Four black Bird e-scooters sit in front of a white wall.
Most Atlantans have probably seen these by now. With people on them or parked under trees and bridges.
Photo courtesy of Bird

The Beltline trail network attracts some rather peculiar vehicles, from motorized unicycles, lie-down bicycles, electric skateboards, and even the occasional penny-farthing.

Some of those, however, are not allowed on the Beltline, and Atlanta’s new scooter share program, Bird, has given rule-breakers a new way to quickly travel the trails.

According to Atlanta Beltline, Inc., motorized vehicles are strictly forbidden from the multi-use pathways. Electronic wheelchairs are the only exception.

For what it’s worth, Bird is not advocating for scooter use on the Beltline. In fact, the map displayed in the cellphone app has a significant chunk of the Eastside Trail colored in red, marking the areas Birds are forbidden.

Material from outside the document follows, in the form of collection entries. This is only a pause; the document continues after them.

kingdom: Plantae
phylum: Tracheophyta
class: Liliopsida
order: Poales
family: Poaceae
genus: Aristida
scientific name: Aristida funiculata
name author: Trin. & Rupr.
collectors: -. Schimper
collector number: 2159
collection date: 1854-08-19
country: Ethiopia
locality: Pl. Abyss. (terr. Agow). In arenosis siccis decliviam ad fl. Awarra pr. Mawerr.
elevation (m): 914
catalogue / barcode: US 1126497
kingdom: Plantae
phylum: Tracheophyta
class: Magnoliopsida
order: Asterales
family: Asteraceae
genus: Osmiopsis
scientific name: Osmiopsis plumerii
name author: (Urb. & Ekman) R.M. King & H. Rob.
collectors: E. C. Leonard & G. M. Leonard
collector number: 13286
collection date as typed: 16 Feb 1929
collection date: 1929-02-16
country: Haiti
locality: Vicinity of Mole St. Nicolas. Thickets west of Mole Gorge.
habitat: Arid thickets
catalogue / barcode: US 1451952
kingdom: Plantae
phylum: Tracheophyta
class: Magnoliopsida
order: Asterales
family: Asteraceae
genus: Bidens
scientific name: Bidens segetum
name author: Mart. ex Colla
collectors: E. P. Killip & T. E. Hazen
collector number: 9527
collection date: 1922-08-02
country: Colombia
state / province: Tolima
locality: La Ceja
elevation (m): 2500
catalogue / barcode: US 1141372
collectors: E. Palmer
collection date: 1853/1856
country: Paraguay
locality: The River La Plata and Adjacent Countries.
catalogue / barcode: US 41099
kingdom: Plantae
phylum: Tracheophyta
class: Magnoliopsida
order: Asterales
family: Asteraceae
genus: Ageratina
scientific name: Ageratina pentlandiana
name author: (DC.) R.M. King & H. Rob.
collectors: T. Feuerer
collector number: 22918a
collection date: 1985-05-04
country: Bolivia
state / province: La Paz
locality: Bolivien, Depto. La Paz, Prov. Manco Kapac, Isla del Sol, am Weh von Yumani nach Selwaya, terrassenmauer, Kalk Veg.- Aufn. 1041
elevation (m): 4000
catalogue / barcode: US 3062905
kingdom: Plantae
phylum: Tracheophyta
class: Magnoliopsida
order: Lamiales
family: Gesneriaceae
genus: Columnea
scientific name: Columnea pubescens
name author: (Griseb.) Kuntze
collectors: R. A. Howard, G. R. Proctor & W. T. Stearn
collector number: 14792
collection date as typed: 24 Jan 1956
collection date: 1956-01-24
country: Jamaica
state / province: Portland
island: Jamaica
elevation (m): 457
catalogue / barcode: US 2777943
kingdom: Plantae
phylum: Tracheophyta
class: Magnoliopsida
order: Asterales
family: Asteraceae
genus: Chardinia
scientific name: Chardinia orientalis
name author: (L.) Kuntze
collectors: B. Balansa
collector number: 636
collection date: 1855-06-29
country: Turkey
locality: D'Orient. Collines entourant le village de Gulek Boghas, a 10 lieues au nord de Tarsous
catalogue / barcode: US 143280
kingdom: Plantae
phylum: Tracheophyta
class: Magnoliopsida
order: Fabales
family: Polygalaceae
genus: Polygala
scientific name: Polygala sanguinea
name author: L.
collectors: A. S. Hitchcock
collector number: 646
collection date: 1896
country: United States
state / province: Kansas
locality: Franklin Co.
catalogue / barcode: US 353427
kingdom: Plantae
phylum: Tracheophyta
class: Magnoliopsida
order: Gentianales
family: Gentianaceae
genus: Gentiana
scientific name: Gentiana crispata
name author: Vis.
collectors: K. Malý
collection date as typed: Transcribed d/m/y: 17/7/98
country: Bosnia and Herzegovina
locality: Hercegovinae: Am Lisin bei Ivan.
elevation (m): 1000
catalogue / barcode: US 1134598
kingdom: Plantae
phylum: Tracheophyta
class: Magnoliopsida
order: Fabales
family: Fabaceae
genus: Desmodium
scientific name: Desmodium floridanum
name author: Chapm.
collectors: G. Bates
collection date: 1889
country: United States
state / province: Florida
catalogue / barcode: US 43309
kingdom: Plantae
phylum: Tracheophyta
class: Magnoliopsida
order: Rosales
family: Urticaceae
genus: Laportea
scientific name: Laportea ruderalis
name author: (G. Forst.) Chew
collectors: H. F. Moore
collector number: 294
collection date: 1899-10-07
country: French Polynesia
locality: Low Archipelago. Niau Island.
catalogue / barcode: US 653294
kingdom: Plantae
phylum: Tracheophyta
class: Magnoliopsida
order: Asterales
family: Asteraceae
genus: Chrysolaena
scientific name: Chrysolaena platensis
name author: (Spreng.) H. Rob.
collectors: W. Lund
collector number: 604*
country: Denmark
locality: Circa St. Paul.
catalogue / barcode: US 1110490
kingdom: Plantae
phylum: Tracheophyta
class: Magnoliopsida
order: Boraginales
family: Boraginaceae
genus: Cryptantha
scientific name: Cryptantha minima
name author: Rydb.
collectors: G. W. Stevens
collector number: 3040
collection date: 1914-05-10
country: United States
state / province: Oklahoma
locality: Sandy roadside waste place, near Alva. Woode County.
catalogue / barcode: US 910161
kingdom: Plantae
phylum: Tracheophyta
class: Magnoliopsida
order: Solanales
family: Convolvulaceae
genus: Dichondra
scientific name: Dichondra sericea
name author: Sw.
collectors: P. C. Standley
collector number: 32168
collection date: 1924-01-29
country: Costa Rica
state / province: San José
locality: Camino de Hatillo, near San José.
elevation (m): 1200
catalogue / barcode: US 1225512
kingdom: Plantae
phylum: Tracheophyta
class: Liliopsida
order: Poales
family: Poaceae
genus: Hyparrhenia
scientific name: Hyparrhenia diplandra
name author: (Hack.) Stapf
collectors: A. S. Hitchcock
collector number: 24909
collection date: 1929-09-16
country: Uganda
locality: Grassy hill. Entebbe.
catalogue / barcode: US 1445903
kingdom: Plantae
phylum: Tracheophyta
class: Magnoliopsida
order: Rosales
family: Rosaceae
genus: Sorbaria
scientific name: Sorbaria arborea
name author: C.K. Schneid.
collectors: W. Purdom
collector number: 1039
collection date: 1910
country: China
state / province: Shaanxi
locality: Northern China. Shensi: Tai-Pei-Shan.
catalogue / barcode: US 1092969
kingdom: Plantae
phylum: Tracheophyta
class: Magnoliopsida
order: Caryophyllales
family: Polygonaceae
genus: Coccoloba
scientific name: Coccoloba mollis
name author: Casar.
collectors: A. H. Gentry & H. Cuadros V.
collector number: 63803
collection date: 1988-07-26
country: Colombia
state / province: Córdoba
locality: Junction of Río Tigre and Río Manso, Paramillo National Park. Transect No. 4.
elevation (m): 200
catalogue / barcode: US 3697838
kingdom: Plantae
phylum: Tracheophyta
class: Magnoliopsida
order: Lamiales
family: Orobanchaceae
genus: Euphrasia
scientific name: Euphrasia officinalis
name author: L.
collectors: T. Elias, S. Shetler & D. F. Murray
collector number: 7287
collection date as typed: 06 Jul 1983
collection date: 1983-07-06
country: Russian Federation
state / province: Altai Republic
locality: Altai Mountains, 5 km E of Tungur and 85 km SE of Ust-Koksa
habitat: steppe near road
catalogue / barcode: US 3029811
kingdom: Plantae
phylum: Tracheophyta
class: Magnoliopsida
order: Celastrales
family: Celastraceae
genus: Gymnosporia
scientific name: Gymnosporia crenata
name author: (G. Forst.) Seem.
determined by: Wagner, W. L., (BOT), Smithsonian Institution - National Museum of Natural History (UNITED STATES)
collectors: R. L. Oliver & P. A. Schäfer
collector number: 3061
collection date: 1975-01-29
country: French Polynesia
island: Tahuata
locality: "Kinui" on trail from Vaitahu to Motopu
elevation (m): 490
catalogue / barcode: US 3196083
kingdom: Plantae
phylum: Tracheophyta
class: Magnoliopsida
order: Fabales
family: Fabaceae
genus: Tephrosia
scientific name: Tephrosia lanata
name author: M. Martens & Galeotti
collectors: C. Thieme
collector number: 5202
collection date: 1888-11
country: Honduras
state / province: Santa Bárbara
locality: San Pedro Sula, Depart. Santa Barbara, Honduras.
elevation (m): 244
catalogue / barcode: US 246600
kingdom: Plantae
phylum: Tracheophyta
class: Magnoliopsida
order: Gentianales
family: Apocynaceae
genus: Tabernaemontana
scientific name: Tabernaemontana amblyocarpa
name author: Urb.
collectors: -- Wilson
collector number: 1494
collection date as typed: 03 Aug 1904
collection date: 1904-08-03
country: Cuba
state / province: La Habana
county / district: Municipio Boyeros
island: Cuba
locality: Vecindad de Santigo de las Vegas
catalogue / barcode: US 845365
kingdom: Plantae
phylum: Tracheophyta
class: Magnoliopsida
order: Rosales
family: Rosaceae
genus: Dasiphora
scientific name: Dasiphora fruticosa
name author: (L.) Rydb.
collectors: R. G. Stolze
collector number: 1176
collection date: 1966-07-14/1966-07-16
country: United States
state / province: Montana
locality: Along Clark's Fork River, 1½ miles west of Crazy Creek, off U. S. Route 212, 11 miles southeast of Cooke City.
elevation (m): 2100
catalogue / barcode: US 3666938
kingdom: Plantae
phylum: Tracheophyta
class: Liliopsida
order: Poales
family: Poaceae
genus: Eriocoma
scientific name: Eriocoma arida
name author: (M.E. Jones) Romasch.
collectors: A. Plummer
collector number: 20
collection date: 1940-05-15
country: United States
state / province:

a screengrab of the cellphone app, showing a map with the beltline highlighted in red.
Birds can frequently be found along the popular Eastside Trail, despite its off-limits designation.
Sean Keenan, via Bird app

The scooters are also supposed to steer clear of places such as Piedmont Park and the neighboring botanical garden, Georgia’s statehouse, and AmericasMart Atlanta.

Nevertheless, riders seeking to make the most of Bird’s “last-mile” connectivity can be seen frequently traversing the Beltline.

And when this story was written, multiple Birds could be found ready for pickup right alongside the Beltline, at Ponce City Market. Busted!

a screengrab from the app, showing Piedmont Park is off limits.
Enter the red, if you dare.
Sean Keenan, via Bird app

In an emailed statement, ABI spokeswoman Jenny Odom told Curbed Atlanta that Beltline officials will meet with the Path Force Unit this week to discuss safe trail use.

“Because the Atlanta Beltline was created as a transit corridor to provide alternative and safe access to schools, jobs, housing, and amenities, we continue to look for ways to ensure that everyone can enjoy it safely,” she said. “As mobility options expand and technology evolves, safety remains an essential consideration in our planning and progress.”

So it doesn’t sound like a full-fledged Bird crackdown is in the cards for the Beltline. Yet.

a photo of two people riding one Bird scooter on the Beltline
If you're gonna break the rules, might as well share the blame.